PhD thesis in Applied Physics

SNP classification

Few available applications of the rFBP algorithm to real data are amenable to two aspects: I) learning technique; II) algorithm implementation. The first one is related to the intrinsic definition of the algorithm which is designed to reach a complete memorization of the training dataset; in the other Machine Learning processes we normally want to avoid this kind of results since it could bring to over-fitting problems. The second one is given by the binary values involved in each step of the algorithm which intrinsically limits the possible applications 1.

Classification problems which involve only binary quantities are quite small but the GWA is one of them. In the GWA we have a series of genome data belonging to different classes as input. A genome is the ensemble of genes of an organism and each gene is identified by a series of nucleotides with 4 possible values (G, guanine; C, cytosine; A, adenine; T, thymine). The comparison between a reference (healthy) genome and an infected one highlights the biological mutation related to the underlying disease. These mutations are the so-called SNPs (Single Nucleotide Polymorphisms). Thus, we can identify a genome as a sequence of its mutation in relation to a reference one, i.e a sequence of two possible values given by the on/off of nucleotide mutation.

The COMPARE project aims to develop new methods to avoid the genetic disease transmission.

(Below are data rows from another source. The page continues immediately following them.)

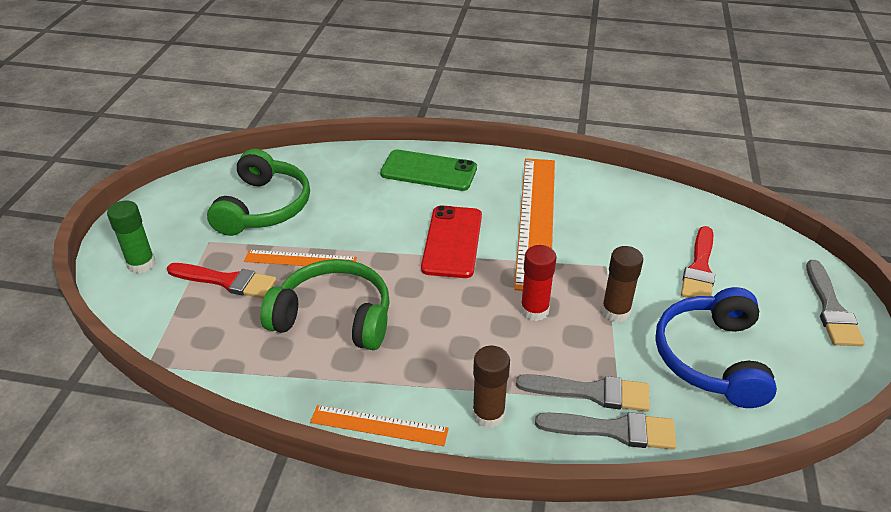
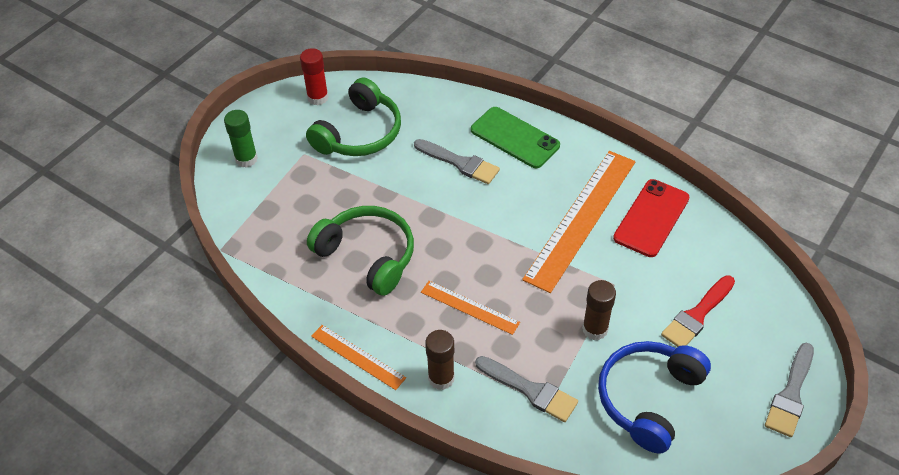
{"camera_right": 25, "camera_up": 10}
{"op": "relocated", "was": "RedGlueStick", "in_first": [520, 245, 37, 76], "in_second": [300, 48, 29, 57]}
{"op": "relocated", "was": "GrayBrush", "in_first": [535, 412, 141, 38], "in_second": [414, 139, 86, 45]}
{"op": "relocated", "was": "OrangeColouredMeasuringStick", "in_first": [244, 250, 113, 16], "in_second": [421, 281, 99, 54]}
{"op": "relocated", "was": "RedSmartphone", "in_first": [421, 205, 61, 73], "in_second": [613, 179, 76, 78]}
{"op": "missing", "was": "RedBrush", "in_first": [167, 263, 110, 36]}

In this project plays a crucial role the Source Attribution, i.e the classification of a given disease based on the list of its mutation.

We tested the rFBP on 210 Salmonella enterica genome sequences, 4857450,bp (base pairs) long, living inside animals. Our early goal was to discriminate bacteria which lives in pigs (159 samples) against to all the others animals (51 samples).

SNP sequences of Salmonella enterica samples used in this work. The x-axis shows the genome bases and the y-axis the corresponding sample (210 samples in total). The black dots are related to a base without mutation (in relation to the genome reference), while the with dots are the mutation (SNPs) identified. The first 159 rows contain the genome sequences related to pigs, i.e the sequences obtained by a pig which host the bacteria, and the following ones contain sequences of other animals. Also with naked eyes we can see the differences between the two data types.

First of all, we filtered our data removing from each genome a base if it showed a mutation in all the samples. In this way we reduced the number of bases to 8189,bp. A graphical representation of these samples is given in Fig. 1. The dataset was divided in training and test sets using a stratified cross-validation procedure to guarantee a proportional subdivision of the samples into the two classes. The algorithm hyper-parameters were tuned on the training set in relation to the performances obtained using a internal stratified 10-fold cross-validation: in each fold the training was performed using a sequence of hyper-parameters and the performances evaluated on the corresponding test set; the hyper-parameters configuration which obtained the best performances on the full training set was chosen as best one. We use our custom Scorer library for the performance evaluation. Considering the unbalanced sample quantities the Matthews Correlation Coefficient (MCC) was chosen as good score indicator for the evaluation.

next »

  1. The Neural Network weights can assume only binary values since they model up/down spins. Moreover also the input is required to be a spin configuration and thus binary. The common Machine Learning problems involve floating-point values as input pattern and it is not straightforward their conversion to binary values without loosing information.